Starting at the beginning of the listing and ending at the line that contains "export const myFeature", rewrite those lines with "dimensions" switched to "measurements" and nothing else changed.

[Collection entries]
==*==

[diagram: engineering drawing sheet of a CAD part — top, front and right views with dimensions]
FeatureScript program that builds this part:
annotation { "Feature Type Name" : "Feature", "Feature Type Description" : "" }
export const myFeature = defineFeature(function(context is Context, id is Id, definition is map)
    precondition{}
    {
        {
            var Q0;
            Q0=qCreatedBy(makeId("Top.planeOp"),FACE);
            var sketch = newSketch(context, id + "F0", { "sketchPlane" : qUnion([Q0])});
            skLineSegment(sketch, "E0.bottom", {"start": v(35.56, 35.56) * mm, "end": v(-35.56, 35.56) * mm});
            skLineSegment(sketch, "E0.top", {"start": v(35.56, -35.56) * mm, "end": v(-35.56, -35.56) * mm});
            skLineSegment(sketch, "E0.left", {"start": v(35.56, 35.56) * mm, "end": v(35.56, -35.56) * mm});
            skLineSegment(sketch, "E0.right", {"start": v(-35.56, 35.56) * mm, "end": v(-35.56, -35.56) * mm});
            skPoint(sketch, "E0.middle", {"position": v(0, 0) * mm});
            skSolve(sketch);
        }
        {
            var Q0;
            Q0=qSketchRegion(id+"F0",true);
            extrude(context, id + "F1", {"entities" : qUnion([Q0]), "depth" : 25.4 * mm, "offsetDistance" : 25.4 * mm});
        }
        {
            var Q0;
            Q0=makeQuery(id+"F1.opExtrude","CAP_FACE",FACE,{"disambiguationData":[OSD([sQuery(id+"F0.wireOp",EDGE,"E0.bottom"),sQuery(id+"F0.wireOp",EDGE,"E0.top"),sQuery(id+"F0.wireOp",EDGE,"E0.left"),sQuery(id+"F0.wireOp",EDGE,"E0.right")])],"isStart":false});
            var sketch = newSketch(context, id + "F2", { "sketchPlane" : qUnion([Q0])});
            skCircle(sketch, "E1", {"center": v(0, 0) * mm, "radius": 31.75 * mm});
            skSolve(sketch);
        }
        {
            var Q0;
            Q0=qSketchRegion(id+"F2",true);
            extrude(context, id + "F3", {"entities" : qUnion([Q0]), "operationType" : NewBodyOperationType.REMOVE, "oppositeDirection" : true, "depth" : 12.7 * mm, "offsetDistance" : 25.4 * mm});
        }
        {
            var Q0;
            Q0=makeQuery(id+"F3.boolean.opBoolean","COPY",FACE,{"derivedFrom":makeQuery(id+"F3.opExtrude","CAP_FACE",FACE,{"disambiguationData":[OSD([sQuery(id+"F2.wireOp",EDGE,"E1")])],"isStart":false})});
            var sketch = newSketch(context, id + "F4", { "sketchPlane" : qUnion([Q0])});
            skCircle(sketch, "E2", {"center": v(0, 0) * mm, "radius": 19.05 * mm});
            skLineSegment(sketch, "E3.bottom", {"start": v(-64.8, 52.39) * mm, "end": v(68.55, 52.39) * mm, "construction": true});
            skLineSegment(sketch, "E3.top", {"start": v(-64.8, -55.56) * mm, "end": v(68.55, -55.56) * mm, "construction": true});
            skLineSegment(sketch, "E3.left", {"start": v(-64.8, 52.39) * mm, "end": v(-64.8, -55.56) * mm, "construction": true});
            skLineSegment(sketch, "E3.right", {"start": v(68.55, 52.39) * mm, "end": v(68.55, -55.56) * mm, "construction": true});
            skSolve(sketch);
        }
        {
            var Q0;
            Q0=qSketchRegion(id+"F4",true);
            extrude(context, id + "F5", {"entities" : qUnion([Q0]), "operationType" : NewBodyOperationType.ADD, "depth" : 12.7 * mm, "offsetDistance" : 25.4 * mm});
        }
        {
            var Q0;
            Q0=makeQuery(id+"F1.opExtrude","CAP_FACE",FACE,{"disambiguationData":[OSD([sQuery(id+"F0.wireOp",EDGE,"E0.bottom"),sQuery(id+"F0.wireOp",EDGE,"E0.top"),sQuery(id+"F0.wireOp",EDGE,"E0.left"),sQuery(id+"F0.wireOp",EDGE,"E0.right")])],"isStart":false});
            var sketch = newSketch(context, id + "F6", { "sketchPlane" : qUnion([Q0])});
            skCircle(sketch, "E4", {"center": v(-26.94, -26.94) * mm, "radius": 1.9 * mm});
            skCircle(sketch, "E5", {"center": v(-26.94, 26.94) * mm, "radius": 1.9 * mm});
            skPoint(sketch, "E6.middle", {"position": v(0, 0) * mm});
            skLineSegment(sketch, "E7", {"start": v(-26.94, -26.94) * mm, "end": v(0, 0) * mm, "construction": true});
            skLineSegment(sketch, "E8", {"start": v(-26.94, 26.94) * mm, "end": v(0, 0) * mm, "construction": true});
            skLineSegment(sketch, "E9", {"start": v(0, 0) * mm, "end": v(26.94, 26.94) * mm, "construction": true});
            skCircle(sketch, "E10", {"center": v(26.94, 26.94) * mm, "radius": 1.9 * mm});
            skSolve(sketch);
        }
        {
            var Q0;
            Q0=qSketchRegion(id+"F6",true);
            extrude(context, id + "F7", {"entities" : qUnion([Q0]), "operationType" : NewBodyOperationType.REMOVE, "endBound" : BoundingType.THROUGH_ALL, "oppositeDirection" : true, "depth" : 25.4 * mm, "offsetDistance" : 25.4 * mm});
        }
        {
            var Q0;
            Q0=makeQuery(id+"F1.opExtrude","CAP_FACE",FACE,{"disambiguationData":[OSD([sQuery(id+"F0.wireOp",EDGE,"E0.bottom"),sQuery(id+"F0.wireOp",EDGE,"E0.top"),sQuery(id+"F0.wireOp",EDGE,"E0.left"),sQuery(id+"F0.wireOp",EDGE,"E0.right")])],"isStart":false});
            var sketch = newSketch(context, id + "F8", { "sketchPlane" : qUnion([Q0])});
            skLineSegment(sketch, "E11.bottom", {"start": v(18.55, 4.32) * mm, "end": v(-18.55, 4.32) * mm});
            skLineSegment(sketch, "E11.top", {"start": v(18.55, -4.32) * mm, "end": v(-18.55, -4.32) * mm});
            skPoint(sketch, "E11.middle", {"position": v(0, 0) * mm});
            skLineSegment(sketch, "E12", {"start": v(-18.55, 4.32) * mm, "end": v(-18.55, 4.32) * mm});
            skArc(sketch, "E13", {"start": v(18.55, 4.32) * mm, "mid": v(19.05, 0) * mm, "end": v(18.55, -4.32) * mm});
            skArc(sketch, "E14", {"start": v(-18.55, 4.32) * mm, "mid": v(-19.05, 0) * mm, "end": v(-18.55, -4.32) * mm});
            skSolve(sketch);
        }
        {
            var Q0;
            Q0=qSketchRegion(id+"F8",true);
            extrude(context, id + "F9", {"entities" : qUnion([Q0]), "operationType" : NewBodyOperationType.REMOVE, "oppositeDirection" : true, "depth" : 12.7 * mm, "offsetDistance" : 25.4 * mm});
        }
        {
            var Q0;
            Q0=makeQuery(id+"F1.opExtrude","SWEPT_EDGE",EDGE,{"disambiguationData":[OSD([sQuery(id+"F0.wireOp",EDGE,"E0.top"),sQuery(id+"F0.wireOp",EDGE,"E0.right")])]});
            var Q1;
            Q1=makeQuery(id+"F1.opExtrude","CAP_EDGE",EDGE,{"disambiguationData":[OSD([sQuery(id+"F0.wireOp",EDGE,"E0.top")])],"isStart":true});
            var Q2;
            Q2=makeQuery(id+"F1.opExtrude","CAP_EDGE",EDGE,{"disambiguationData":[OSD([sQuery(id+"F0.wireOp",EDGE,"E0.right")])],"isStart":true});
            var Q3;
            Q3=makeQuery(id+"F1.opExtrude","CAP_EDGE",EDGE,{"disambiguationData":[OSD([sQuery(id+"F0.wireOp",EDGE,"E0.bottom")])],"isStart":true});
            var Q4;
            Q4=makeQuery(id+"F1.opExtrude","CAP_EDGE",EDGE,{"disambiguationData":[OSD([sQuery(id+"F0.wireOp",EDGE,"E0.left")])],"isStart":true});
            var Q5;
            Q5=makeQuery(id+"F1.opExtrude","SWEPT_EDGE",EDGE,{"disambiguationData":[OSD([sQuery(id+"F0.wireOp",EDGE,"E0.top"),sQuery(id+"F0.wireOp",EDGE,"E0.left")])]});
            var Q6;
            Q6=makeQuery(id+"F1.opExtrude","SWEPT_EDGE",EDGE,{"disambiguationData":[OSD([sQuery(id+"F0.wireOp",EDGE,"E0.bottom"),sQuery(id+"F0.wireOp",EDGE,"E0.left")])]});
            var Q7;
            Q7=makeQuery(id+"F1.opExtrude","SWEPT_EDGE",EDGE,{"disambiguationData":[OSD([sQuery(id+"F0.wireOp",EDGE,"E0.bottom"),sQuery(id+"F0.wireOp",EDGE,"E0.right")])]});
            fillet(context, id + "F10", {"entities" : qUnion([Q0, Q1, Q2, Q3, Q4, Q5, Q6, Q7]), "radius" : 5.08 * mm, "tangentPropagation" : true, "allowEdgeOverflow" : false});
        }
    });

==*==

- [EXERCISE OUTPUT]
[diagram: engineering drawing sheet of a CAD part — top, front and right views with measurements]
FeatureScript program that builds this part:
annotation { "Feature Type Name" : "Feature", "Feature Type Description" : "" }
export const myFeature = defineFeature(function(context is Context, id is Id, definition is map)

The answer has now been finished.